On JAY-Z’s latest magnum opus, 4:44, the artist discusses a number of topics, from Black wealth to infidelity. Whether you think Hov is sharing life lessons or executing another plot by the Illuminati, you can’t deny the impact of his album. As if that wasn’t enough, the videos released from the project should also keep tongues wagging. “The Story of O.J.” and “4:44,” are more than just your standard videos, exploring living in a world of ghetto life in imaginative detail.
The animated video for “The Story of O.J.” uses racist imagery of Black people, from exaggerated lips and movements to tribal clothing, to shed light on the plight of people of the African diaspora. The clip starts with a concert hall packed with black people attending a Nina Simone concert and quickly veers into JAY making pointed observations. Making use of animation, the clip exaggerates the lyrics to the song, including showing a tidal wave flooding a neighborhood to represent money laundering and him flying with large ears after calling himself Dumbo. It ends with JAY-Z flying through the hood making it rain on all the little ghetto boys and girls.
Even more enlightening may be the short film for the title track “4:44.” Directed by TNEG, it explores ghetto life through the lens of viral video, from Eartha Kitt discussing falling in love to the “P.O.P.” holding it down.” This is framed by a dance between two people, writhing between the mania of the world and exasperatingly trying to navigate the world and each other.The clip doesn’t feature Hov except for a short sequence of concert footage of him and Beyoncé during the On The Run Tour.

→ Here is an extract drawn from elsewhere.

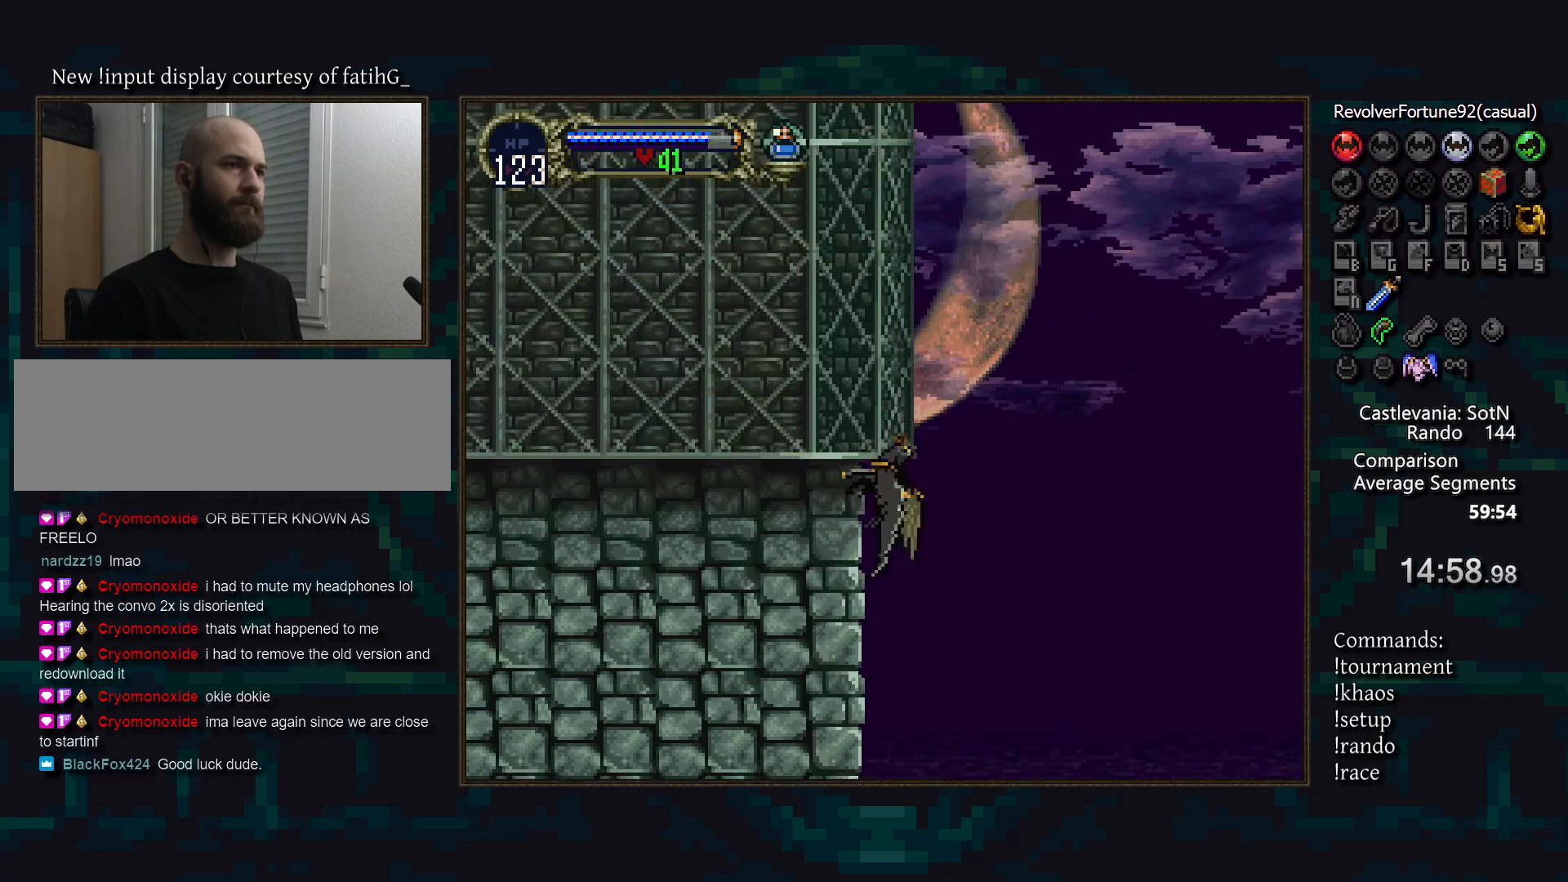
{"buttons": [], "events": [[50, "DPAD_DOWN", "down"], [83, "DPAD_LEFT", "up"], [150, "DPAD_DOWN", "up"], [233, "CROSS", "up"]]}
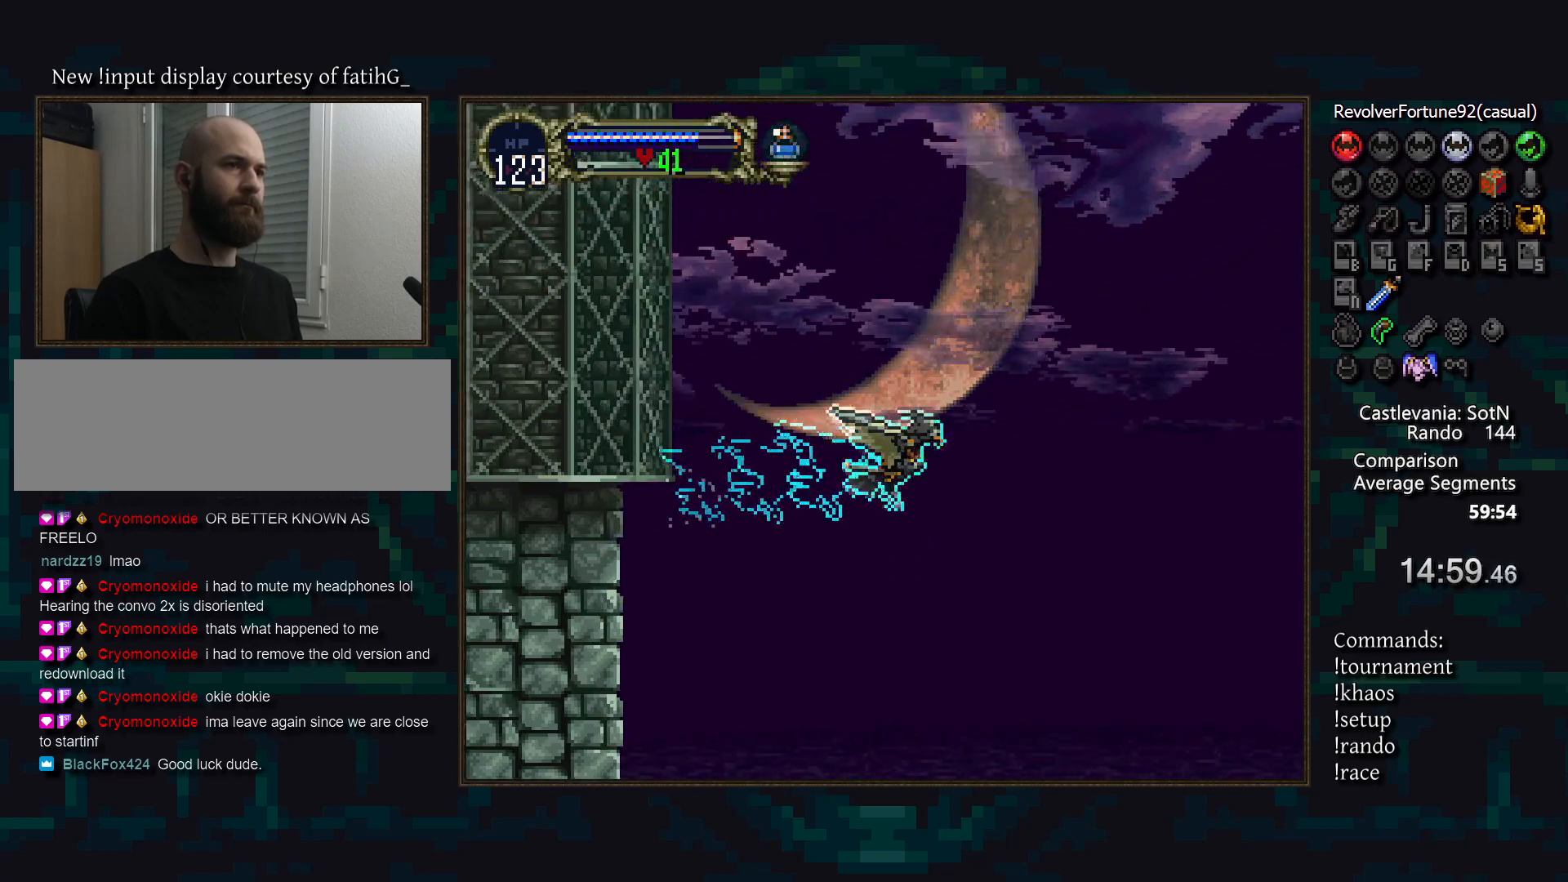
{"buttons": [], "events": []}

Sometimes violent, sometimes humorous, sometimes introspective and enlightening, the clip forces us to examine ourselves, our world and how we see ourselves and our world. Is it with empathy, disgust or amusement? Meanwhile, the instrumental to “4:44” plays in the background along with a few words from Jay’s apology to Bey. The clip ends by fading to blue, then showing home video footage of Blue Ivy Carter waving from behind a window as JAY laments explaining his infidelity to his daughter.
Using his platform to do more than just pontificate about money, cash and hoes, Jigga, much like his wife, is using his art to empower and enlighten the world. Both “The Story of O.J.” and “4:44” warrant repeat viewings with their thought-provoking images. Images that will and should lead to longer conversations.